By Darryl Whitecross

Corps, missions and centres across the Australia Territory are being challenged to be more highly visible and innovative in their presentation of the Easter message this year by going “back to basics” and using creative and artistic storytelling.

International Headquarters Communications Manager David Giles said this was an opportunity when the “inexhaustible creativity, gifting and talents” within the movement around the world could shine through arts and crafts.

David said the Army’s challenge to such ‘arty’ people was to take the Easter message to the streets in the form of ‘Stations of the Cross’ – called Great Easter Trails – in the area where mission expressions existed, either in public spaces or on Army property.

A guide has been produced to provide inspiration and suggestions on how to make that happen.

“We’re confident people will be affected by their encounter with the Gospel (presented in this way),” the guide says.

On a more grand scale: Arranging to have the Stations of the Cross presented in a video production on a big screen in a shopping centre.

David said the trails did not need to be created off-site. Army-site parking lots, windows, gardens or balconies could be used.
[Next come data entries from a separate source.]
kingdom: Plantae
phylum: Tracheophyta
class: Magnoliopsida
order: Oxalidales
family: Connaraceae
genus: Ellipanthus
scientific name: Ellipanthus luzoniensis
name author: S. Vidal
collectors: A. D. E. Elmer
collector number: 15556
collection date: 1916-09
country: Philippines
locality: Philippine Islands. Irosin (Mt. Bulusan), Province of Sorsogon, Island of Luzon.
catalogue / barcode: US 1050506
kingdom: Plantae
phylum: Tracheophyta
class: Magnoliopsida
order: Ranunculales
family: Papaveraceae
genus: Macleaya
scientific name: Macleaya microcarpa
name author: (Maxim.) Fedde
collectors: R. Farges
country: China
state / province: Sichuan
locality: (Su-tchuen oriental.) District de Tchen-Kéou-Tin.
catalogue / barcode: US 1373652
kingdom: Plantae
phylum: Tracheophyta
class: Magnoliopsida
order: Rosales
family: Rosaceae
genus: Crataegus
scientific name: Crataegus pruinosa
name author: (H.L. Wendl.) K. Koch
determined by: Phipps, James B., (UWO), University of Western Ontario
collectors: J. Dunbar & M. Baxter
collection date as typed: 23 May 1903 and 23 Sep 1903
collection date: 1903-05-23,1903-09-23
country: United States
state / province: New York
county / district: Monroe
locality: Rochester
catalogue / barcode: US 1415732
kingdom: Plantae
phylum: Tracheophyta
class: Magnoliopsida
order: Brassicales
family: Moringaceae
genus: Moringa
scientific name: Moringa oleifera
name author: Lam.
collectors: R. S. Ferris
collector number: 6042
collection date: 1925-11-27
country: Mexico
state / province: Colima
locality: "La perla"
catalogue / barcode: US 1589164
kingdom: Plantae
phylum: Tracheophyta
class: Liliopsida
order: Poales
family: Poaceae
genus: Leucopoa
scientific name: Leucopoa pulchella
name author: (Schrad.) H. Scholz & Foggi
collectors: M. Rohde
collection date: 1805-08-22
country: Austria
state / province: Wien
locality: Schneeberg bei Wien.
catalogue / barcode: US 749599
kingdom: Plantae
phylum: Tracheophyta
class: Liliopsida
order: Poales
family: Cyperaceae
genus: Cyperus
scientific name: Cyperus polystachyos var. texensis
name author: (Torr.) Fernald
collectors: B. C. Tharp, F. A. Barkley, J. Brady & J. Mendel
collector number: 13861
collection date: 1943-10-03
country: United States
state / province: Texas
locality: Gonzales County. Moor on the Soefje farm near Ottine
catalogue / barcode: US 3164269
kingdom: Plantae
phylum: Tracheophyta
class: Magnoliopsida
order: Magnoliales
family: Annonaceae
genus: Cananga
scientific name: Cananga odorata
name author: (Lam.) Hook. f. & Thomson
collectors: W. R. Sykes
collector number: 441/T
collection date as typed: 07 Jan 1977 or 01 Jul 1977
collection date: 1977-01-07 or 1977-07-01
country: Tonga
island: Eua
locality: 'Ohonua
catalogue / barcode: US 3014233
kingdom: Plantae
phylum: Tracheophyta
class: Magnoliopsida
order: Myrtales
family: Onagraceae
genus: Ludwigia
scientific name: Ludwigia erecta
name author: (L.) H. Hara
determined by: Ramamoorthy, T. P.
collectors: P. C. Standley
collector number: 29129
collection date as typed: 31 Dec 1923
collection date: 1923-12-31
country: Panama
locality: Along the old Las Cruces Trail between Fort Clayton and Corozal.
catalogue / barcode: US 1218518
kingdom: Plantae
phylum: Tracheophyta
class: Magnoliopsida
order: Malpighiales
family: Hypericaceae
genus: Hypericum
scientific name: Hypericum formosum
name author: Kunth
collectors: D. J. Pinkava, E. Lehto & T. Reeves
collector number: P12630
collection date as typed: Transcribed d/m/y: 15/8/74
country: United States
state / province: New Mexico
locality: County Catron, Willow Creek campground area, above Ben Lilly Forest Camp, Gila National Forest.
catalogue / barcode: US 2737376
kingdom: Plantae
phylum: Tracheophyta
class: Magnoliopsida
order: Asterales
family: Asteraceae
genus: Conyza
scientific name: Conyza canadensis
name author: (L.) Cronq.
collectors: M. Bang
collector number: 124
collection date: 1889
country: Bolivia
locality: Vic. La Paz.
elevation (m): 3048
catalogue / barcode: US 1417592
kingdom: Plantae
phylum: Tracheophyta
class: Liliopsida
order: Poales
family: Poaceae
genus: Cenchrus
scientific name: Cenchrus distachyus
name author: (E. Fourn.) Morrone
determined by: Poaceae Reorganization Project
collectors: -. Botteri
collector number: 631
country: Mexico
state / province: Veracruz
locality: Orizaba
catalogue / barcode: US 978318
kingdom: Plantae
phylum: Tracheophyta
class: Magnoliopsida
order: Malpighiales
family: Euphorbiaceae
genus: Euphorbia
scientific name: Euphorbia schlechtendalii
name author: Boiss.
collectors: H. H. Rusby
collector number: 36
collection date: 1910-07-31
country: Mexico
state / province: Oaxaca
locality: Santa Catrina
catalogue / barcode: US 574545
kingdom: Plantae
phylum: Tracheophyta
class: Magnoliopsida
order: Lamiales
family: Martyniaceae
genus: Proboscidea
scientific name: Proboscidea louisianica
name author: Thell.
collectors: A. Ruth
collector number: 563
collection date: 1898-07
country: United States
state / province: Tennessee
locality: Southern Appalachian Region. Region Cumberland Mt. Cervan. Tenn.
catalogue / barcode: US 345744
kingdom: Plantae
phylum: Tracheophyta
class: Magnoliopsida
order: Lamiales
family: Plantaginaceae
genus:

Corpsfolk, employees or Army supporters could be approached to have a station set up at their homes.

Against the backdrop of COVID-19 pandemic restrictions on corporate worship and social distancing, the guide says it is important to “share the hope and life-giving power of the Easter message, even when it is not possible to undertake public witness and worship in the usual ways”.

David said the “back to basics” initiative was taking the Gospel message to where people were in a way that would “engage, encourage and challenge” – and generate social media engagement – to maximise “kingdom impact”.

He said the Great Easter Trails could be artistic representations that would show aspects of the Easter narrative on whatever scale possible, using one art piece or many.

The challenge was to create something that would encourage passers-by to pause, reflect and consider the Easter message.

People with an “artistic ability to create something that depicted part of the Easter story were encouraged to be as creative as possible, using styles, techniques and approaches that would “surprise, delight and make people think”.

David said the Great Easter Trails should be accessible and visible at least over the Easter weekend.